The remaining tests are not so unfavorable to the plaintiff. Because the civil action sought would involve enjoining federal agencies, it of course is not an action traditionally relegated to state law and thus no federalism interest would be affected if a cause of action were implied. Turning to the first Cort test, the history of at least one of Section 1905's predecessor statute does indicate that one of its motivations may have been an effort to protect the privacy of taxpayers who submitted information to the Government. See Clement, supra note 9 at 608, 610. Even assuming that all submitters of information are therefore "one of the class for whose especial benefit the statute was enacted" (422 U.S. at 78), we would hold that on balance it is not appropriate to imply a cause of action based on the weight that the Supreme Court appears to give to the third factor of whether the requested cause of action is necessary to ensure the fulfillment of Congress' purposes. See Santa Fe Industries, Inc. v. Green, 430 U.S. 462, 477, 51 L. Ed. 2d 480, 97 S. Ct. 1292.*fn16

Judge Gibbons' opinion in Chrysler clearly demonstrates why an implied cause of action under the FOIA would not satisfy the second and third prongs of the Cort test. 565 F.2d at 1185-1186. As to the remainder of the test, our analysis of the proposed cause of action under Section 1905 is applicable to the FOIA claim as well, except that under the FOIA Sears' claim to be one of the especial beneficiaries of the statute seems considerably weaker. Without denying that the FOIA reflects some degree of Congressional concern about disclosing private information (see 565 F.2d at 1184), it is clear that the primary beneficiaries of the Act are the requesters. See Department of the Air Force v. Rose, 425 U.S. 352, 361, 48 L. Ed. 2d 11, 96 S. Ct. 1592. Whether or not submitters therefore should be lumped with indirect and secondary beneficiaries of other statutes (see Cort v. Ash, 422 U.S. at 81), their claim as especial beneficiaries is undercut since only requesters have been given a cause of action by the Congress. 5 U.S.C. § 552(a)(4)(B). Thus the claim of a cause of action under the FOIA is even weaker than the claim under Section 1905 and must be rejected similarly. See 565 F.2d at 1191-1192; see also Clement, supra note 9 at 626-633.

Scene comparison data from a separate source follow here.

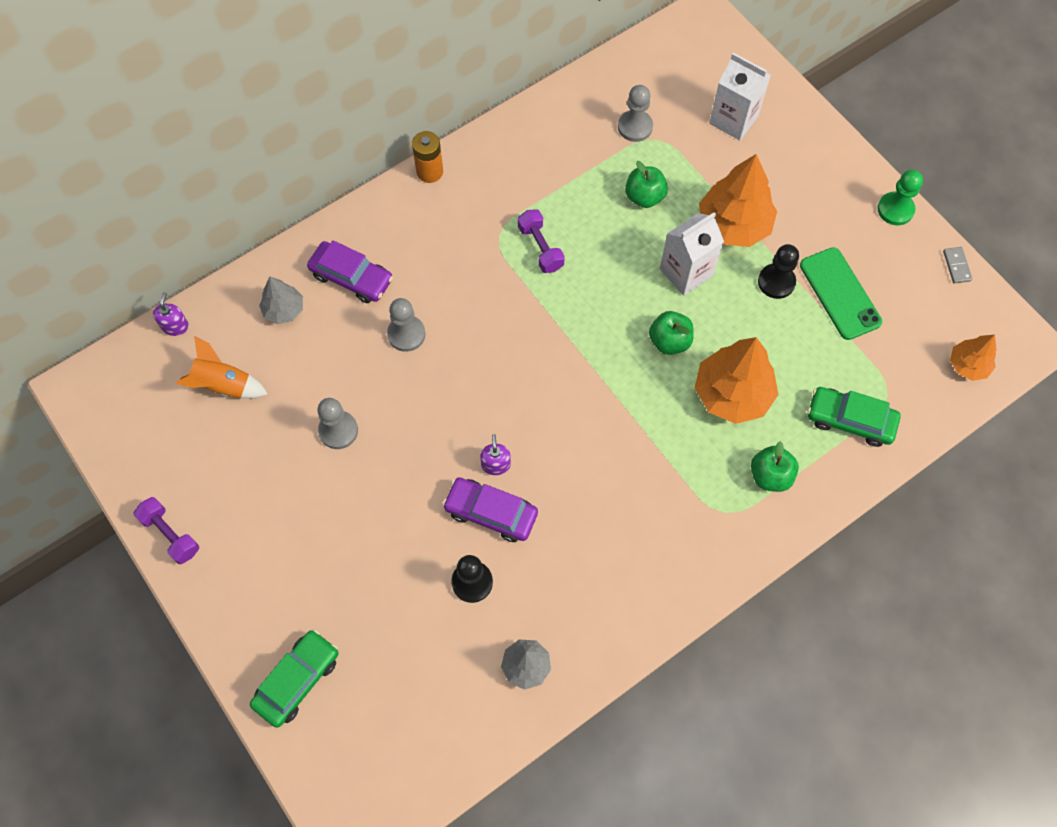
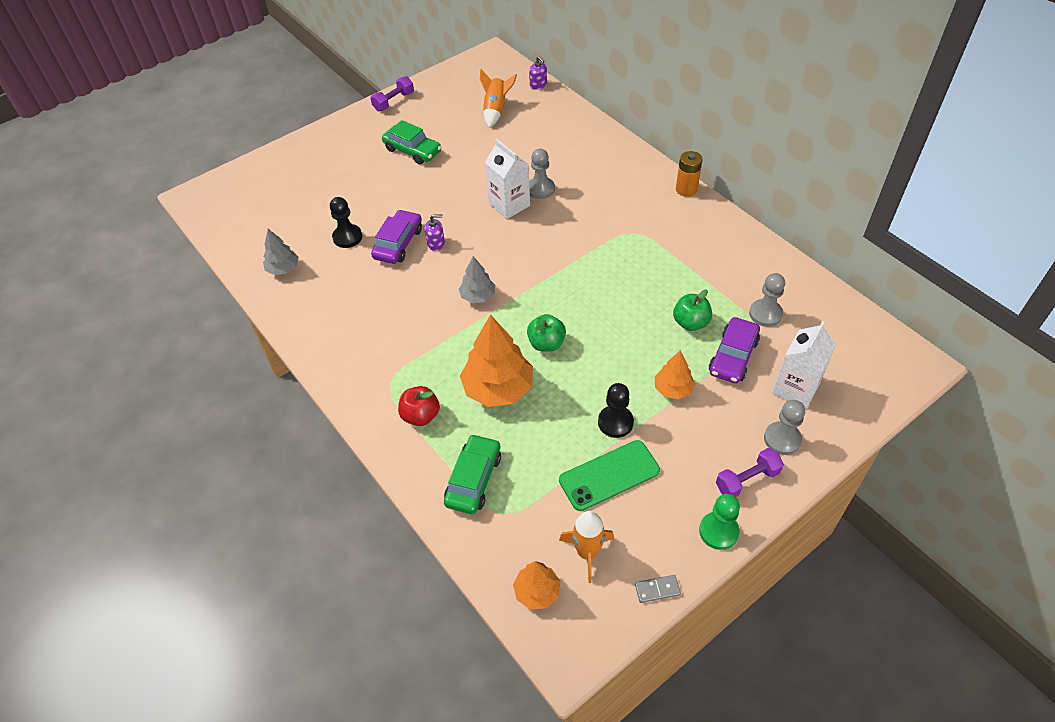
camera: 90 degrees right, 15 degrees down
purple soap dispenser [153,292,189,336] -> purple soap dispenser turned 45 degrees clockwise [529,56,547,90]
green car [250,630,339,728] -> green car moved to [382,120,441,164]
grey tree [259,277,303,324] -> grey tree moved to [459,256,495,303]
purple car [307,240,393,303] -> purple car moved to [709,317,760,384]
grey pawn [317,398,358,449] -> grey pawn moved to [764,400,805,455]
purple dumbbell [518,209,565,273] -> purple dumbbell moved to [716,448,784,497]
white carton [660,212,724,296] -> white carton moved to [485,139,530,219]
orange tree [699,154,777,247] -> orange tree [655,351,695,399], size x0.55
green apple [751,441,799,492] -> red apple [398,386,440,426]
none -> orange rocket [559,511,614,583]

Since Sears has posited its case upon 18 U.S.C. § 1905, and since that statute would not warrant the grant of the relief sought, the complaint must be dismissed. There is no need for a further hearing because the present record supports the projected disclosure. See App. 2-10. The purpose of the Freedom of Information Act was to foster "the fullest responsible disclosure." S.Rep. No. 813, 89th Cong., 1st Sess. 3 (1965). Plaintiff has not persuaded us or the officials in charge that this disclosure would be irresponsible. Accordingly, the order granting the preliminary injunction is vacated and the cause is remanded to the district court with directions to dismiss the complaint.